Start of DATA LINES
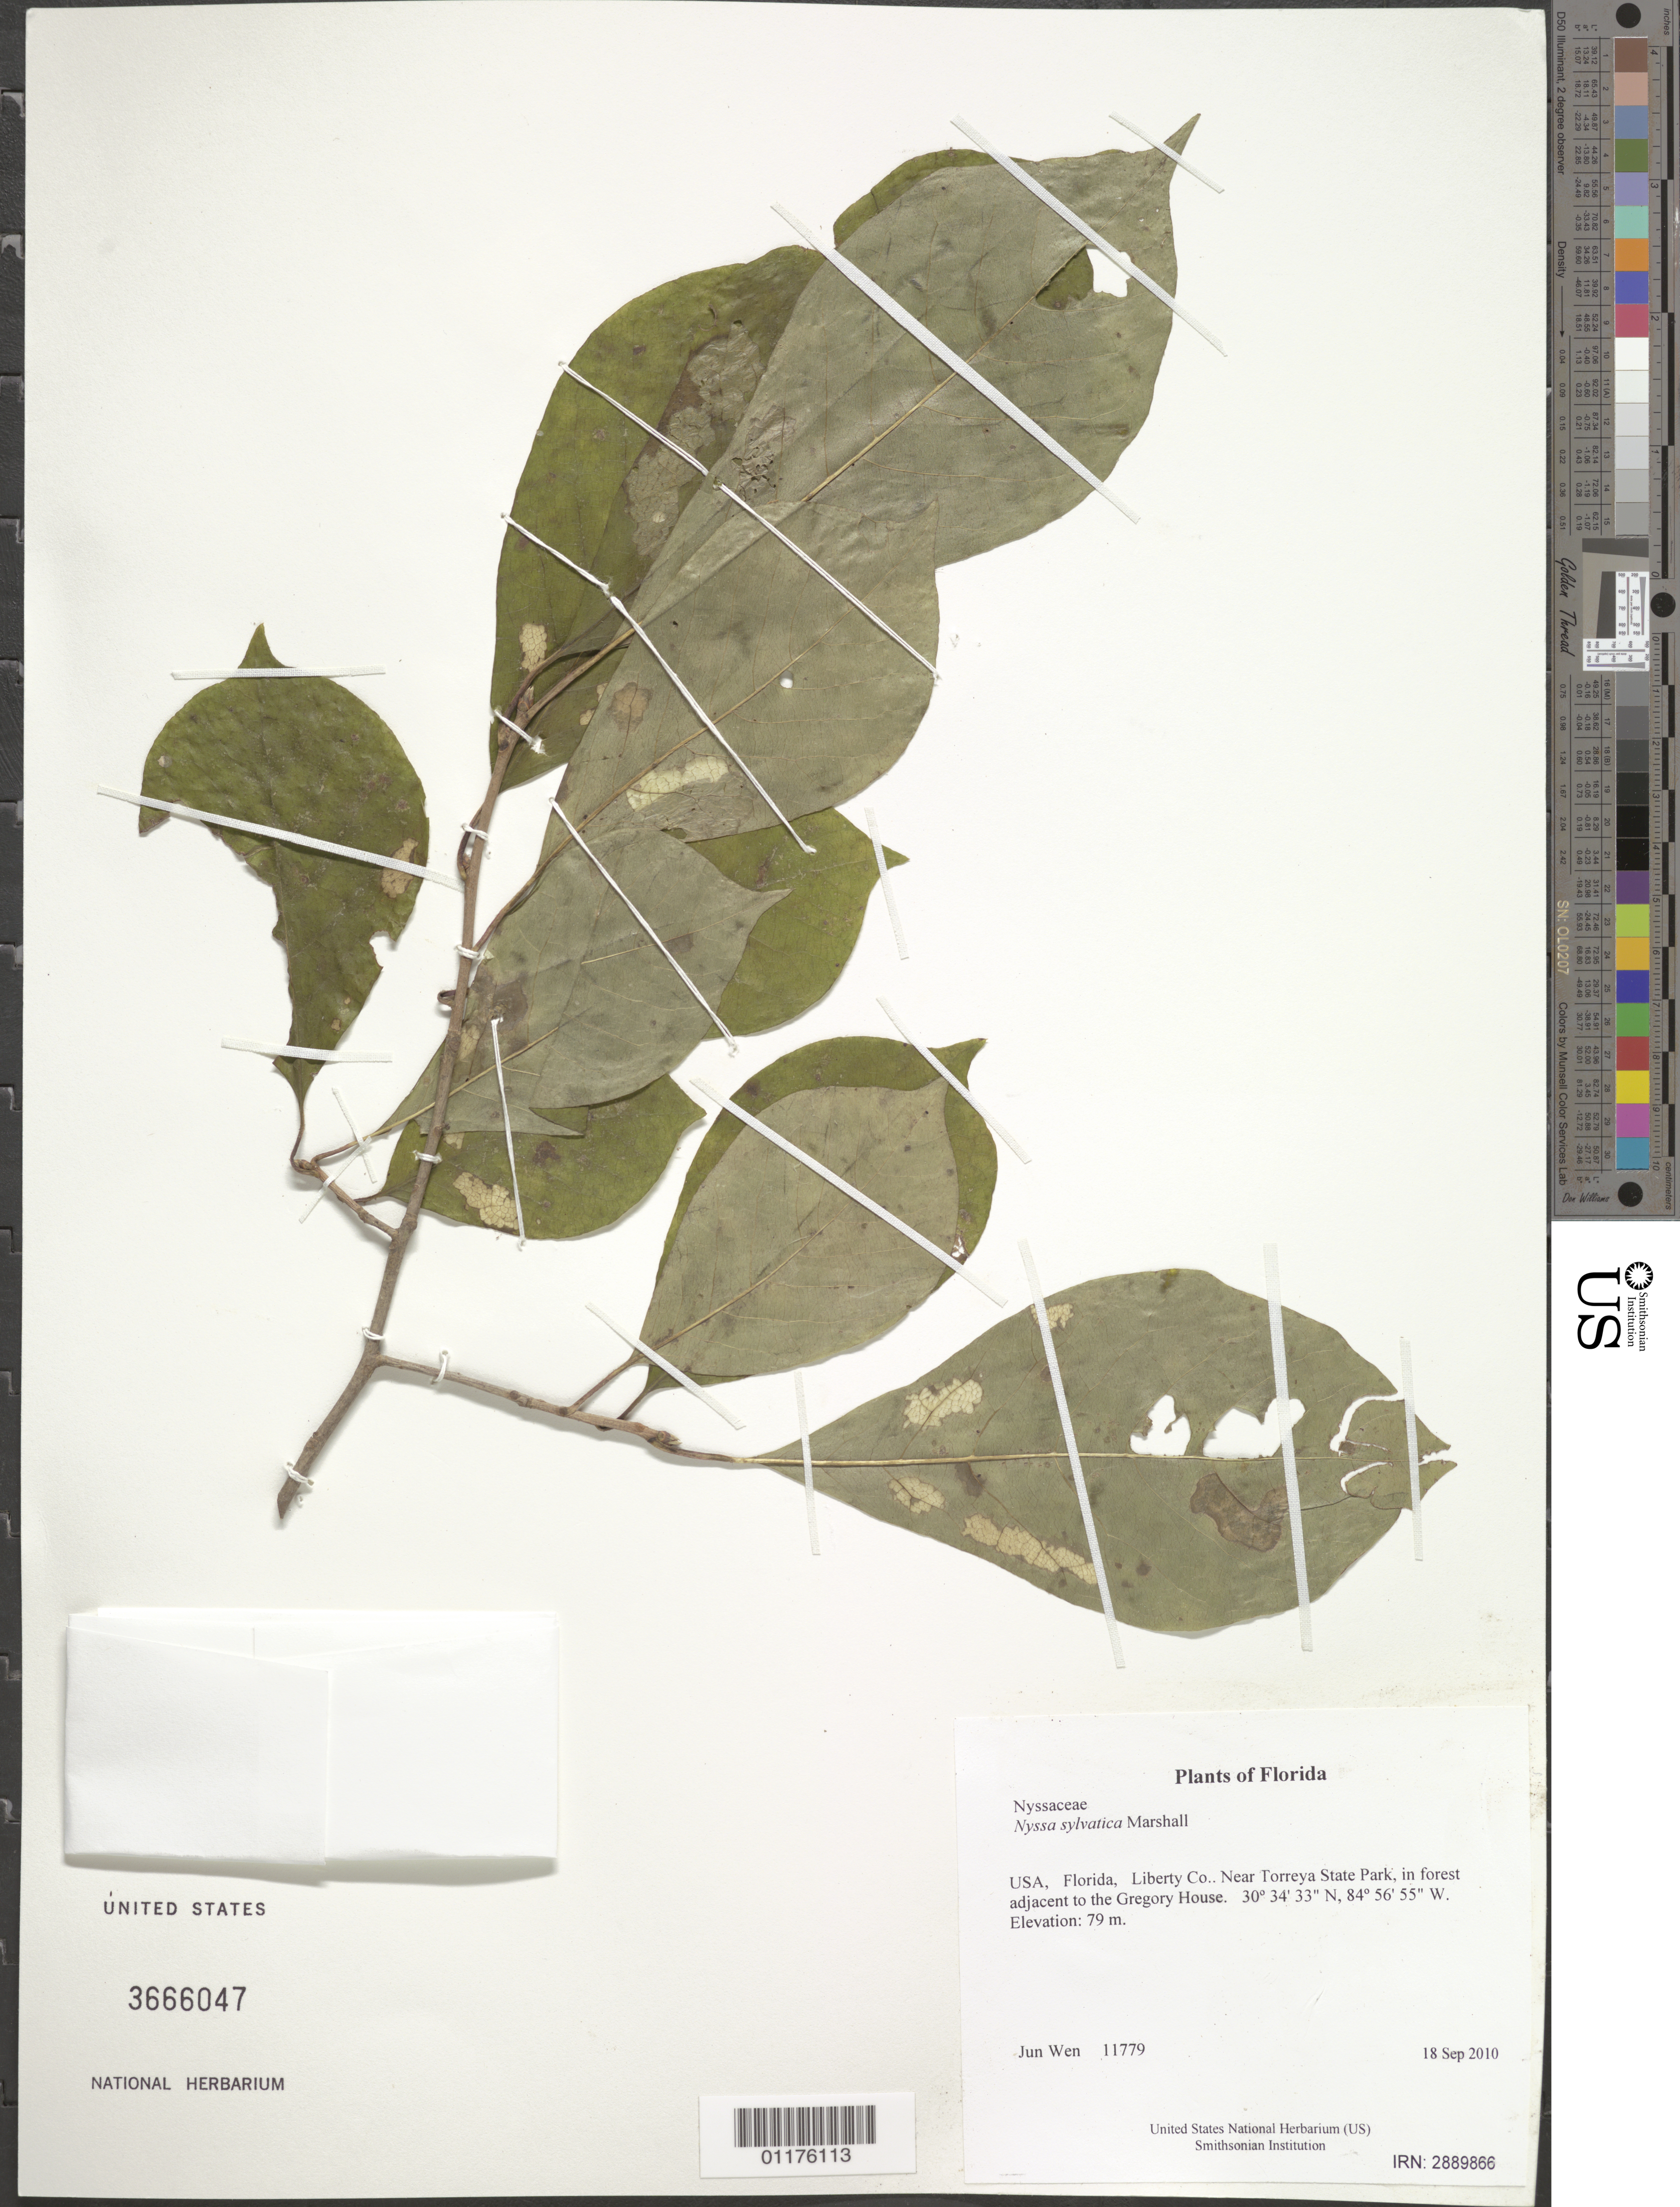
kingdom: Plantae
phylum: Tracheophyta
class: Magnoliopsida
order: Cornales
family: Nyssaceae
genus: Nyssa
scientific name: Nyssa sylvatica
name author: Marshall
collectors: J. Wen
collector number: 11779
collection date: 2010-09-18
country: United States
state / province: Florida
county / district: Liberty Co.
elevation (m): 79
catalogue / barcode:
End of DATA LINES
SHORT TASK
Reproduce all of the data above line for line, omitting the pictures.

EXERCISE SOLUTION
kingdom: Plantae
phylum: Tracheophyta
class: Magnoliopsida
order: Cornales
family: Nyssaceae
genus: Nyssa
scientific name: Nyssa sylvatica
name author: Marshall
collectors: J. Wen
collector number: 11779
collection date: 2010-09-18
country: United States
state / province: Florida
county / district: Liberty Co.
elevation (m): 79
catalogue / barcode:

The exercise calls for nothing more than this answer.